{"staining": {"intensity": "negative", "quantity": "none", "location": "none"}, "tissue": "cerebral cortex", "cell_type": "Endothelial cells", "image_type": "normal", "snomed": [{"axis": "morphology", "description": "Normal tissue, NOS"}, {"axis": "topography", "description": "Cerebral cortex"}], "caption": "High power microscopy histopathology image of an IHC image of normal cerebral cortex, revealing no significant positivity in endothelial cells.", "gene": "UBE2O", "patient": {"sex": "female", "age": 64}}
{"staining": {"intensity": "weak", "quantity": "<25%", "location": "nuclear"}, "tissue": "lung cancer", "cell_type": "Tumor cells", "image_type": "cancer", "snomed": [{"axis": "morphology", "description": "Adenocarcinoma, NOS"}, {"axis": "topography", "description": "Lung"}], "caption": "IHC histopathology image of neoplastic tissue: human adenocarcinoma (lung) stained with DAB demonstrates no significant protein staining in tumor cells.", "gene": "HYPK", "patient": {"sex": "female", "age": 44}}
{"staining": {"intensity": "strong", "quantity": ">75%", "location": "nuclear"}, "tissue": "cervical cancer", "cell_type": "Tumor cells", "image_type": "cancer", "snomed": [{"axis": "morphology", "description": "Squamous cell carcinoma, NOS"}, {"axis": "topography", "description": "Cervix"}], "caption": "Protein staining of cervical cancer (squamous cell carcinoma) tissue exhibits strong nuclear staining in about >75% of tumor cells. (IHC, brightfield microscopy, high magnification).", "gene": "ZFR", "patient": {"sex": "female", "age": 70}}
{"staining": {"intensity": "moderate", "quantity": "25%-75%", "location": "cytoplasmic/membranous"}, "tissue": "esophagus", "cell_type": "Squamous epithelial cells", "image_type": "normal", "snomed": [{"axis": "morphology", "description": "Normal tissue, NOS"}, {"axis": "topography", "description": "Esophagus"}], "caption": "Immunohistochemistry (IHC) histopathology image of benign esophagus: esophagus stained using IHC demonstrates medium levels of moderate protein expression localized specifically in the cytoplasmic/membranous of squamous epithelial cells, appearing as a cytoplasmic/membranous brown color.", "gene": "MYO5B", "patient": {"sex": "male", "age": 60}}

**Task item:** Exactly reproduce the material above.

**Solution for this task:**
{"staining": {"intensity": "negative", "quantity": "none", "location": "none"}, "tissue": "cerebral cortex", "cell_type": "Endothelial cells", "image_type": "normal", "snomed": [{"axis": "morphology", "description": "Normal tissue, NOS"}, {"axis": "topography", "description": "Cerebral cortex"}], "caption": "High power microscopy histopathology image of an IHC image of normal cerebral cortex, revealing no significant positivity in endothelial cells.", "gene": "UBE2O", "patient": {"sex": "female", "age": 64}}
{"staining": {"intensity": "weak", "quantity": "<25%", "location": "nuclear"}, "tissue": "lung cancer", "cell_type": "Tumor cells", "image_type": "cancer", "snomed": [{"axis": "morphology", "description": "Adenocarcinoma, NOS"}, {"axis": "topography", "description": "Lung"}], "caption": "IHC histopathology image of neoplastic tissue: human adenocarcinoma (lung) stained with DAB demonstrates no significant protein staining in tumor cells.", "gene": "HYPK", "patient": {"sex": "female", "age": 44}}
{"staining": {"intensity": "strong", "quantity": ">75%", "location": "nuclear"}, "tissue": "cervical cancer", "cell_type": "Tumor cells", "image_type": "cancer", "snomed": [{"axis": "morphology", "description": "Squamous cell carcinoma, NOS"}, {"axis": "topography", "description": "Cervix"}], "caption": "Protein staining of cervical cancer (squamous cell carcinoma) tissue exhibits strong nuclear staining in about >75% of tumor cells. (IHC, brightfield microscopy, high magnification).", "gene": "ZFR", "patient": {"sex": "female", "age": 70}}
{"staining": {"intensity": "moderate", "quantity": "25%-75%", "location": "cytoplasmic/membranous"}, "tissue": "esophagus", "cell_type": "Squamous epithelial cells", "image_type": "normal", "snomed": [{"axis": "morphology", "description": "Normal tissue, NOS"}, {"axis": "topography", "description": "Esophagus"}], "caption": "Immunohistochemistry (IHC) histopathology image of benign esophagus: esophagus stained using IHC demonstrates medium levels of moderate protein expression localized specifically in the cytoplasmic/membranous of squamous epithelial cells, appearing as a cytoplasmic/membranous brown color.", "gene": "MYO5B", "patient": {"sex": "male", "age": 60}}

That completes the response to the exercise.